### REQUIRED ACTION
Decide whether each statement below agrees with the terroir passage, answering yes or no and quoting the exact words of the passage that settle it. 1. In The Cube Project, each winemaker worked with a block of Pinot Noir from the 2010 vintage. 2. The three winemakers hosted their dinner at a restaurant in the Carneros. 3. The writer found the Anne Amie wines lower in acidity than the others.

### EXTRACT

Regular readers of my blog know that this question, or concept, intrigues me as do few others. I’ve frequently quoted the great Prof. Peynaud, who says terroir is Mother Nature; when man brings his or her own touch to the finished product, the combination of the two, he calls “cru.” As he expresses it, somewhat complexly, in The Taste of Wine: The Art and Science of Wine Appreciation, “The cru…is the wine-producing property, the chateau, different from its neighbors.” At the same time, this definition includes not just physical attributes such as climate, soils, slope, elevation and so on, but “the three activities of production, processing and marketing.” And P.R.? Yes, that too.

This definition of terroir is pretty broad; it’s one I accept, and if everyone else did, we could cease these eternal hand-wringings on what constitutes terroir. Still, the definition raises exciting and troubling implications: If I take the grapes from a single wine-producing property, divide them into three parts, and give three different winemakers one of those parts to vinify, will the resulting wines all show the terroir of the site? Or will they be so different that we can only explain their distinctions by the technique of their winemakers?

This is precisely what The Cube Project explores. The brainchild of Anne Amie’s winemaker, Thomas Houseman, it was formed “to evaluate the impact of winemaking vs. terroir.” Anne Amie is in the Willamette Valley; its two partner wineries are Bouchaine, in the Carneros, and Lincourt, down in the Sta. Rita Hills. Each of the winemakers took a single block of Pinot Noir from the estate vineyard in the 2010 vintage, divvied it into three shares and sent two of them (very carefully) to the other two winemakers. Then all three crafted the best wine he or she could.

Two nights ago, the three winemakers–Andrew Brooks from Bouchaine, Leslie Renaud from Lincourt, and Houseman–hosted a dinner at Roy’s San Francisco. This was an event not even I, who generally eschew these kinds of trade events, could pass up–and not only because I love Roy’s Hawiaiian-fusion food!

There were so many questions to be answered. Could we really detect commonalities between the three wines from each place? I mean, we knew what they were; but, if you didn’t, could you have? I personally found all the Anne Amie wines quite a bit higher in acidity than the others, across all three winemakers, so maybe I could have nailed them in a blind flight. The Carneros and Sta. Rita Hills bottlings were closer in personality, with softer textures and brighter fruit.

(Dataset entries)
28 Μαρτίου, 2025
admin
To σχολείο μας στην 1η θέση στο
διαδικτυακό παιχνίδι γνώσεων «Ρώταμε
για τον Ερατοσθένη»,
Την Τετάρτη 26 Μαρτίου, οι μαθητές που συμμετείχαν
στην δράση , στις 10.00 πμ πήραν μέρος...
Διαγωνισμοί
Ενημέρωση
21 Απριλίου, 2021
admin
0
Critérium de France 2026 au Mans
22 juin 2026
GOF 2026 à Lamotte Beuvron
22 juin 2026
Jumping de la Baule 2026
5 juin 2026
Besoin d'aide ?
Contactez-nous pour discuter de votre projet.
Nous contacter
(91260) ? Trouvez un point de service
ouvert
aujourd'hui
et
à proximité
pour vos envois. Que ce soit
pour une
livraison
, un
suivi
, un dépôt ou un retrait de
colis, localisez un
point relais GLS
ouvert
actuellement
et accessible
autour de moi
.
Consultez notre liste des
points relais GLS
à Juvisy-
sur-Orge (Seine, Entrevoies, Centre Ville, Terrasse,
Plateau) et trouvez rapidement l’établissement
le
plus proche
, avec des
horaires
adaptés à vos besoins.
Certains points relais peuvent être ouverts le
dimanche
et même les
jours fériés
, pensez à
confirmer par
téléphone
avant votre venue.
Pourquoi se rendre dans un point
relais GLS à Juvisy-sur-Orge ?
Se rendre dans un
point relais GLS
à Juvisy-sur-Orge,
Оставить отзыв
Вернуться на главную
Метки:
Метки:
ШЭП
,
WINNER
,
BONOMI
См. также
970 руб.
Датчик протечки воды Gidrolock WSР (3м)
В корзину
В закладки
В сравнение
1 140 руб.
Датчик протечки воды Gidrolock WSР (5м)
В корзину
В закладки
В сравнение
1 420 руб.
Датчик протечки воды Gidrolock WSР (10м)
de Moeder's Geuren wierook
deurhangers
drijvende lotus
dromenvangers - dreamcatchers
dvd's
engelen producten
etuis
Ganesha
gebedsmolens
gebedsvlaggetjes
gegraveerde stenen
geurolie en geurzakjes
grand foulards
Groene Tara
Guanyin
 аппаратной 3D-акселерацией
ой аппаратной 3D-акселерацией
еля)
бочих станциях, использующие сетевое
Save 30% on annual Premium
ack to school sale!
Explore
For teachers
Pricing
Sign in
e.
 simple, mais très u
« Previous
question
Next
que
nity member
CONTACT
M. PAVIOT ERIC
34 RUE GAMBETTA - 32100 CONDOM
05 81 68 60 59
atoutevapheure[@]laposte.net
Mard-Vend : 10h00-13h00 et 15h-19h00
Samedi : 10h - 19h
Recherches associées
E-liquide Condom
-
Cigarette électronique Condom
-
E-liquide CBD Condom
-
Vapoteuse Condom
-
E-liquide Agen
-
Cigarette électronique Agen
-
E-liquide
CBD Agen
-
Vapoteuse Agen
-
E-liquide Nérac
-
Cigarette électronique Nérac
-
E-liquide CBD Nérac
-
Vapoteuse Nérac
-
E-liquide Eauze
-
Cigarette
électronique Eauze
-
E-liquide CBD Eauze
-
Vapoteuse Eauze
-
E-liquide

### RESULT FOR THIS EXERCISE
1. Yes: "Each of the winemakers took a single block of Pinot Noir from the estate vineyard in the 2010 vintage"
2. No: "hosted a dinner at Roy’s San Francisco"
3. No: "I personally found all the Anne Amie wines quite a bit higher in acidity than the others, across all three winemakers"